_TEXT TO READ:_

-- Begin --

1. Not finding help here? Sign up for a free 30min tutor trial with Chegg Tutors
    Dismiss Notice
Dismiss Notice
Join Physics Forums Today!
The friendliest, high quality science and math community on the planet! Everyone who loves science is here!

Thermodynamics homework: Water heated in a sealed container

  1. Jan 27, 2017 #1
    1. The problem statement, all variables and given/known data
    Hello, i have the following assignment due for monday and i have truly no idea how to tackle it, i have already tried it many times but all my results have been wrong. the problem is as follows.

-- End --

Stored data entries

-- Begin --

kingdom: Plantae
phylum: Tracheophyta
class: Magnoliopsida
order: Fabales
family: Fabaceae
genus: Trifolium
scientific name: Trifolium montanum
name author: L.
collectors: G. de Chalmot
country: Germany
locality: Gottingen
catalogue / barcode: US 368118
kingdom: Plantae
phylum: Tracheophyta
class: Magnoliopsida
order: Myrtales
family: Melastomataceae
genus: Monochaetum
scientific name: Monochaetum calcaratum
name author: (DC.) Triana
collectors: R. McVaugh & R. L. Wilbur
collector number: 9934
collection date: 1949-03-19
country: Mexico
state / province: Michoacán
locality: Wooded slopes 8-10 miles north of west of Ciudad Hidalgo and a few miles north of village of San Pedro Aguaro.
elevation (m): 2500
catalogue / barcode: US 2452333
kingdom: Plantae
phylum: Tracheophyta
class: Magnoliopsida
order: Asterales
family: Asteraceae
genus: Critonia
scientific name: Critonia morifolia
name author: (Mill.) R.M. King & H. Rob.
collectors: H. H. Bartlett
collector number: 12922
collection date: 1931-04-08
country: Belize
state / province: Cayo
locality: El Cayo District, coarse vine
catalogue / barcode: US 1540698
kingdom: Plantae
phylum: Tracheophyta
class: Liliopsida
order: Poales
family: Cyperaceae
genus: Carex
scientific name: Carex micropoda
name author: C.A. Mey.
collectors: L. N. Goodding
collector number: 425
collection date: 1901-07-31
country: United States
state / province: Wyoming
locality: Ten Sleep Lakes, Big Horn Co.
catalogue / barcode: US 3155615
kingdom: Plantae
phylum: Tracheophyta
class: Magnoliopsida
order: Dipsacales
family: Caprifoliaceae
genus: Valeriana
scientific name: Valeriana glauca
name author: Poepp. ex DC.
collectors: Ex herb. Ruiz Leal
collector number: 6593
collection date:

-- End --

_STATED TASK:_
Reproduce, word for word, the entire forum page about water heated in a sealed container that appears above the data.

_CORRECT OUTPUT:_
1. Not finding help here? Sign up for a free 30min tutor trial with Chegg Tutors
    Dismiss Notice
Dismiss Notice
Join Physics Forums Today!
The friendliest, high quality science and math community on the planet! Everyone who loves science is here!

Thermodynamics homework: Water heated in a sealed container

  1. Jan 27, 2017 #1
    1. The problem statement, all variables and given/known data
    Hello, i have the following assignment due for monday and i have truly no idea how to tackle it, i have already tried it many times but all my results have been wrong. the problem is as follows.